*Required action*. Of the lines in the data below, count the ones holding the string "Intelligenz", and answer with that number only.
■ ■ ■
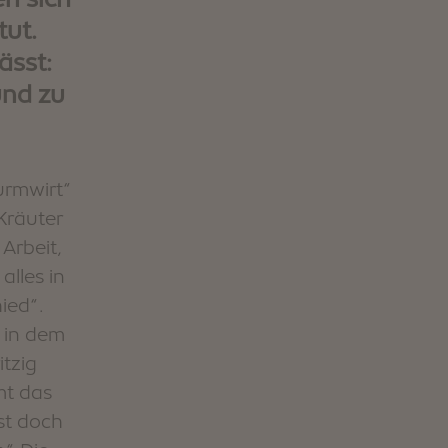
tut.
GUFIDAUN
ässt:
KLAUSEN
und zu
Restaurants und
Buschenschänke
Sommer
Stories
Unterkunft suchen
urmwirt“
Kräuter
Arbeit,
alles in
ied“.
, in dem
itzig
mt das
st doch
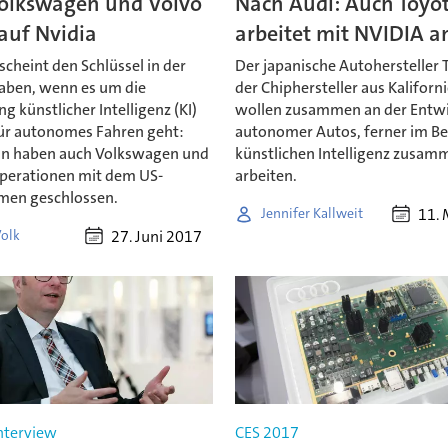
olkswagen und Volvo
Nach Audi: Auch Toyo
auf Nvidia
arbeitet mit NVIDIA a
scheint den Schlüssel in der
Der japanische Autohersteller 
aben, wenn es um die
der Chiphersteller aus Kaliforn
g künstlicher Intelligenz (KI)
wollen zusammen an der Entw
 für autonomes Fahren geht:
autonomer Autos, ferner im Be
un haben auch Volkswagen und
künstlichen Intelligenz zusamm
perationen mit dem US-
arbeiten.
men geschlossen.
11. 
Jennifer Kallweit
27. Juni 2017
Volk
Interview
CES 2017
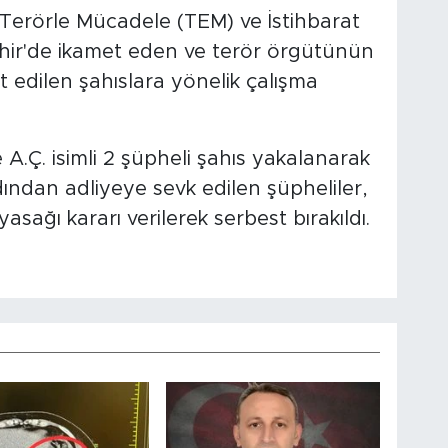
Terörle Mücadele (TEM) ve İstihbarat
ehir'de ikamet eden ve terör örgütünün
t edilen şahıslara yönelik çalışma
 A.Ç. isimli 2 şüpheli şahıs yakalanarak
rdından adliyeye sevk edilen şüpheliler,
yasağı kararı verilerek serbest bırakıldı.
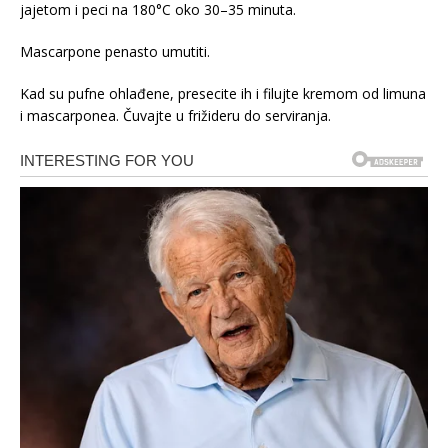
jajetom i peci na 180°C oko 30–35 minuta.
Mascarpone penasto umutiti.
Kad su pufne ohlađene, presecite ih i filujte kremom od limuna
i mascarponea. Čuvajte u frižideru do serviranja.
■ ■ ■
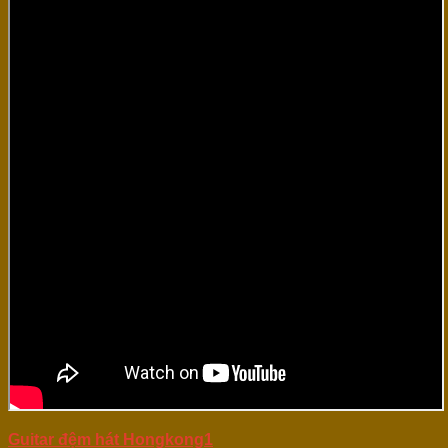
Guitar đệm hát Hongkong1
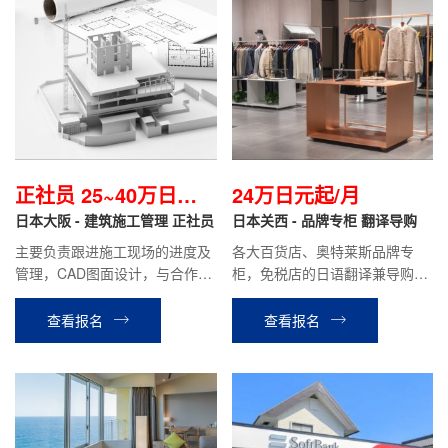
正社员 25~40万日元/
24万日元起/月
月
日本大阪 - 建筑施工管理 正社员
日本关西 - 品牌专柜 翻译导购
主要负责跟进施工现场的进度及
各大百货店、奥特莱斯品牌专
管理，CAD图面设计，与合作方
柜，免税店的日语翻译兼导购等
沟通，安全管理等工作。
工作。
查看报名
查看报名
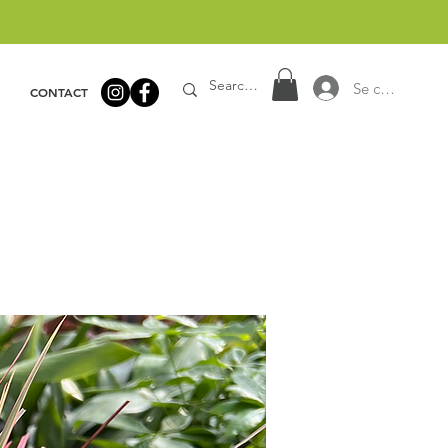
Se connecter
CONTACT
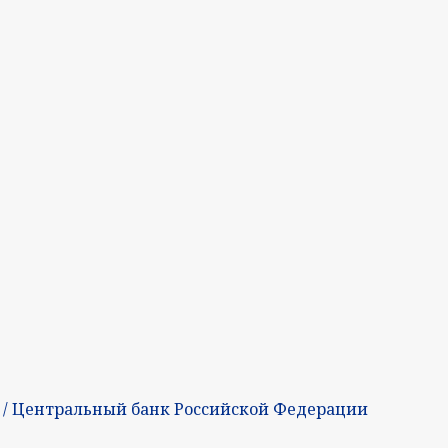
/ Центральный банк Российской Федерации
■ ■ ■
*Output of the task*. 2